The girl, who hails from Roshnabad village in Haridwar district of Uttarakhand, scored a fine hat-trick in India’s 4-3 win over South Africa in a must-win situation for the team to secure a quarterfinal berth – thus becoming the first Indian women hockey player to score a hat-trick in the Olympics.

It is hard to document all of her success stories with the national side in one article but one can surely touch on some prominent ones – she captained India to glory in the 2016 Asian Champions Trophy and was also a member of the gold-winning 2023 Asian Champions Trophy Indian team.

How one can forget her handy equaliser against Australia in the semifinal of the 2022 Birmingham Commonwealth Games that took the contest into a shootout where India had the last laugh. She was a part of the silver-winning 2018 Asian Games team as well as a member of the gold-winning 2017 Asia Cup team. Vandana was instrumental in India winning a bronze at the 2013 Junior World Cup at Monchengladbach (she scored in the quarterfinal against Spain) – where she was the country’s top goal-scorer with 5 goals.

Vandana’s passion for hockey was spotted by Meerut-based coach Pradeep Chinyoti who took her under his wings and subsequently she shifted to the Lucknow Sports Hostel in 2005, where she honed her hockey skills under coaches Poonam Lata Raj and Vishnu Sharma. It was during her hostel stint that Vandana grew rapidly through the ranks and received her maiden national call-up for the Indian Junior Team and later for the Senior team.

Lucknow Sports Hostel coach Poonam Lata Raj, under whom Vandana honed her hockey skills since 2005, is overwhelmed with emotion on her ward calling it quits “Vandana spoke to me recently and she keeps talking to me from time and time whenever she needs suggestion or make any decision. She was getting the feeling that she is not getting adequate match time and wanted to take a call on her playing career. I told her she can be super proud of what she has achieved for the national side and her longevity is a testament to that, and she must take a decision that keeps her happy – after all, players have to call it a day at some point of time,” she says in a chat with Hockey Passion.

Poonam, who had first had a glimpse of the 13-year-old at the Lucknow Sports Hostel, feels that Vandana must look forward to the next chapter of her life with excitement. “I have been telling her to settle down (get married) – she said her mother has been asking her the same. Her elder sister Reena Katariya whom I also coached in 2005 alongside Vandana is married, and plays for Indian Railways,” she says.

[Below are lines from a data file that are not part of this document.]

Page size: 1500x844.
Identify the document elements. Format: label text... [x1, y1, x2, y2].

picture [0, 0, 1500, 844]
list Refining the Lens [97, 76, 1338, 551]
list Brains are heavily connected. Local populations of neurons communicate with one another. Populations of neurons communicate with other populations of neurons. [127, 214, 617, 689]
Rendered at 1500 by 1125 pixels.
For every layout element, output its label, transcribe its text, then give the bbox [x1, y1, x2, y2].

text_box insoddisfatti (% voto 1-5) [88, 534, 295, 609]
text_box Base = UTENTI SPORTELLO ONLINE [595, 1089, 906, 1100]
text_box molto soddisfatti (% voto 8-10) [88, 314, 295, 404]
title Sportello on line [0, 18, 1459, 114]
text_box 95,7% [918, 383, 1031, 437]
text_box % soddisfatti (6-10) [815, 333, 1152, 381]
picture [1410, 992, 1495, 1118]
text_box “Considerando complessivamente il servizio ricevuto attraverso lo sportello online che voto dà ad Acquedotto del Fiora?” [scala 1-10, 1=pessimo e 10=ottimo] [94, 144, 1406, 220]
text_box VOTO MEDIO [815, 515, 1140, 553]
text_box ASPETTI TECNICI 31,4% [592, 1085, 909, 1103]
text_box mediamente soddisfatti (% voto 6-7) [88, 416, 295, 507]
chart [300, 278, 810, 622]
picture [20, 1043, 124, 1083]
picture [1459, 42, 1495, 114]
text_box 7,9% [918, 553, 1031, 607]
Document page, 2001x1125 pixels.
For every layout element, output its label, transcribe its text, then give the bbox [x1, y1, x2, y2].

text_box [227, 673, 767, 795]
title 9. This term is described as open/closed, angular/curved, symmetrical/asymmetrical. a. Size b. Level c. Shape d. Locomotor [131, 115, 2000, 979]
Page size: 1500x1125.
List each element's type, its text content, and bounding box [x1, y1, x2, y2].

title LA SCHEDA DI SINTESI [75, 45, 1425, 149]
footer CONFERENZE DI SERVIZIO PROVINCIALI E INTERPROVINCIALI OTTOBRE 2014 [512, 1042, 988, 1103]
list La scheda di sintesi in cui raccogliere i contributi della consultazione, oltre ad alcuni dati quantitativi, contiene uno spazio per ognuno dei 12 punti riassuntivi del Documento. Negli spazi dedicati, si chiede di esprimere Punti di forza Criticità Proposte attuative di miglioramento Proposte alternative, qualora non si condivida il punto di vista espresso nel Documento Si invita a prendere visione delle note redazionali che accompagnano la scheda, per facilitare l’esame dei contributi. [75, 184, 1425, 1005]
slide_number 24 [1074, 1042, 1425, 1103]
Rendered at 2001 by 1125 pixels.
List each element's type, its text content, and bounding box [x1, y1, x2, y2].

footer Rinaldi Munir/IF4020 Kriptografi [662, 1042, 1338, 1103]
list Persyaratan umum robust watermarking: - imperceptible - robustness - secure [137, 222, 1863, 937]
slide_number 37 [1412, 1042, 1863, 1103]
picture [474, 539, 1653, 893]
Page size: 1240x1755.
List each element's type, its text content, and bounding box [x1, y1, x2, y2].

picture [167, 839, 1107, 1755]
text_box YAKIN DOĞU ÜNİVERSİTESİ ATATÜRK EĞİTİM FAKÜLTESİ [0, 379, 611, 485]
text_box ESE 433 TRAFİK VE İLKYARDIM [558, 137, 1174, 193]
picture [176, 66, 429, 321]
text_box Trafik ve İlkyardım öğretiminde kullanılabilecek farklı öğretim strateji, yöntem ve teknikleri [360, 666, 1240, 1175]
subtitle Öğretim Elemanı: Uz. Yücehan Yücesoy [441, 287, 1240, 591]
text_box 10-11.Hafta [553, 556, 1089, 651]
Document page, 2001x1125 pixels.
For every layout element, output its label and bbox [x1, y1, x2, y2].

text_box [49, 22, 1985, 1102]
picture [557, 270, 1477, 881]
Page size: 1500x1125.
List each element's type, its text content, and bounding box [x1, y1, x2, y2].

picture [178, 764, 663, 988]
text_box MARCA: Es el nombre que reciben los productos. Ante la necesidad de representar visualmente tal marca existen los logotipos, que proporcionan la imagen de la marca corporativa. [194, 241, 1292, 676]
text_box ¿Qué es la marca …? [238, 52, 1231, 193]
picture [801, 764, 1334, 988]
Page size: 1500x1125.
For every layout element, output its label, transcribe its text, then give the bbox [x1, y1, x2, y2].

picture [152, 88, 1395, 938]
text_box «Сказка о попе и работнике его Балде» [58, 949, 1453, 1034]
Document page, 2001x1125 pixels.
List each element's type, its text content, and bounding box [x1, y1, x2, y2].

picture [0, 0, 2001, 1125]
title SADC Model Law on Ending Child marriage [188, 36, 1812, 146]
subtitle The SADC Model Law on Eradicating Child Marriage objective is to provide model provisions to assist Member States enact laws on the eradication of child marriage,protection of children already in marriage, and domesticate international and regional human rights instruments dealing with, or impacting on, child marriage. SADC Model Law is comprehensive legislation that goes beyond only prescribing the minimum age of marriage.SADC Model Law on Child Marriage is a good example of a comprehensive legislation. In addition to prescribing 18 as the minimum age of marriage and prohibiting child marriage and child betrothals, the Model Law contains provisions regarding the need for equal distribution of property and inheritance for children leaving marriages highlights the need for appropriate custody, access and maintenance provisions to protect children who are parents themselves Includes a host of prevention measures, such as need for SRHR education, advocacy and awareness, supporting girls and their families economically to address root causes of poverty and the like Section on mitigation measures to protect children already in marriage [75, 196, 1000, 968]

Vandana Katariya’s childhood coach at Lucknow Sports Hostel, Poonam Lata Raj (from left)

According to Poonam, Vandana was super talented as a kid in the Lucknow Sports Hostel. “The first impression I had about her was that she was different from others, in terms of talent – she was ahead of the trainees skill-wise. There is not a single practice game in which Vandana won’t score during her hostel days. She impressed us with her ball speed and footwork. Vandana has the ability to weave her way a crowded defence in the ‘D’ and score.,” she gushes.

Vandana’s childhood coach believes her ward can actively play in the domestic circuit. “Vandana is one of the fittest players in the Indian women’s team – she can continue playing domestic hockey for her employers Indian Railways or for Uttarkhand even while explore options of getting married. She has a great servant of Indian women’s hockey for sixteen years and I want her to be happy at all times,” she says.

The eye-popping stickwork, crafty runs inside the ‘D’, her smart indirect penalty corner deflections and clinical finishing would be etched in memories for a long, long, time to come.